You know, this is why it's so important to think about and why I think the prosecution as a whole in this case was so eloquent about this, because they needed to make it about this case even though to the world, it was (INAUDIBLE) of so much more.

LEMON: Yeah. Laura Coates, thank you so much. I appreciate you joining us. Excellent analysis as always. We will be right back.

COATES: Great interview, Don. Thank you.

LEMON: Thank you, Laura.




LEMON (on camera): Tonight, authorities in New Mexico focusing on crew members who handled the gun as they investigate the shooting death of cinematographer Halyna Hutchins on the set of Alec Baldwin's movie "Rust." We get the latest now from CNN's Josh Campbell in Santa Fe.


UNKNOWN (voice-over): Nobody has been cleared as of yet.

JOSH CAMPBELL, CNN SECURITY CORRESPONDENT (voice-over): No one cleared, but the investigation is narrowing. The Santa Fe County sheriff telling the "Today" show he's now focused on two people involved in the fatal shooting of cinematographer Halyna Hutchins by Alec Baldwin.
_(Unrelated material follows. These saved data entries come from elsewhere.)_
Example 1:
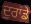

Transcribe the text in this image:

ਦੁਰਾਂਡੇ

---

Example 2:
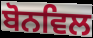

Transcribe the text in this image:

ਬੋਨਵਿਲ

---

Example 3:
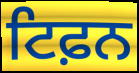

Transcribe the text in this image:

ਟਿਫ਼ਨ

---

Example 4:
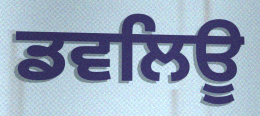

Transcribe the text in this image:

Those two, Hannah Gutierrez and Dave Halls, two crew members who allegedly handled the firearm before it was given to Baldwin, according to authorities.

ADAN MENDOZA, SHERIFF, SANTA FE COUNTY: Those two individuals are obviously the focus of the investigation.


So, they're the focus.

CAMPBELL (voice-over): Halls, the set's assistant director, told detectives he did not thoroughly inspect the weapon before giving it to Baldwin, according to court documents obtained by CNN. He could only remember seeing three rounds. The affidavit for search warrant reads, he advised he should have checked them all, but didn't.
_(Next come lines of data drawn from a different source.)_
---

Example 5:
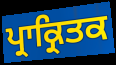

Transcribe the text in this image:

ਪ੍ਰਾਕ੍ਰਿਤਕ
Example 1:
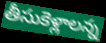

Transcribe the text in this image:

తీసుకెళ్లాలన్న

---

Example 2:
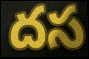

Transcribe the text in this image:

దస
In addition, the documents also show Gutierrez, the film's armorer, told detectives no live ammo is ever kept on set, a statement roundly contradicted by the sheriff.

MENDOZA: We regard this specific spent casing and recovered projectile to be the live round that was fired from the revolver by Mr. Baldwin. We have recovered what we believe to be possible additional live rounds on set.
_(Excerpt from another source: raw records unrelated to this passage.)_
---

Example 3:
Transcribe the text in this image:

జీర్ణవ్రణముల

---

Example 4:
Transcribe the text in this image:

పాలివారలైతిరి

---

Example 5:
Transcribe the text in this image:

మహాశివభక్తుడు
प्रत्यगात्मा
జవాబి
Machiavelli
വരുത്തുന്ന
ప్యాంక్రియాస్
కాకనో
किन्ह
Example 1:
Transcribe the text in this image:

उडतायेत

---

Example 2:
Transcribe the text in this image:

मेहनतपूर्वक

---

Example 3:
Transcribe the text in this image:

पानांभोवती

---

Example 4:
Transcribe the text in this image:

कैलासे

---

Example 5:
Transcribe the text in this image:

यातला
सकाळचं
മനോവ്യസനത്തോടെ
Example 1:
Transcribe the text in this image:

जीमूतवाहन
CAMPBELL (voice-over): All is quiet today on the set just outside Santa Fe as we begin to learn new details about the factors prosecutors will be focusing on in determining whether to bring criminal charges, including how live rounds got on the set in the first place.

MARY CARMACK-ALTWIES, SANTA FE DISTRICT ATTORNEY: I can't believe that that happened.

CAMPBELL (voice-over): In a one-on-one interview with CNN, Santa Fe County's district attorney says despite crew members raising concerns about safety on the set, bringing charges may prove difficult.

CARMACK-ALTWIES: So, when we're talking about potentially charging someone or not charging someone, that's where we have to start our legal analysis is, can we get to that bar of somehow proving that reckless standard, that willful disregard? And it is -- it's just simply far too early to say that we can -- we can show it and to whom or on who we could show that.

CAMPBELL (voice-over): Could someone who brought live rounds to a place where others around them didn't expect them to be, is that negligence, is that criminal?

CARMACK-ALTWIES: I don't know. I can't say if it's criminal negligence. I think there's certainly an argument that it's civil negligence at this point.

CAMPBELL (voice-over): At least one staff member on set has obtained legal representation.

UNKNOWN (voice-over): We need some help. A director and a cameraman -- camerawoman have been shot. I'm a script supervisor.

CAMPBELL (voice-over): The script supervisor who first called 911 is now represented by Gloria Allred, who says --

GLORIA ALLRED, ATTORNEY: My client wants to know what the truth is. She wants accountability. I'm ready to come to a conclusion that it is negligence, gross negligence, reckless endangerment from a civil standard, which only requires a preponderance of the evidence.

CAMPBELL (voice-over): Josh Campbell, CNN, Santa Fe, New Mexico.


LEMON (on camera): Josh, thank you. And thank you for watching. Our coverage continues.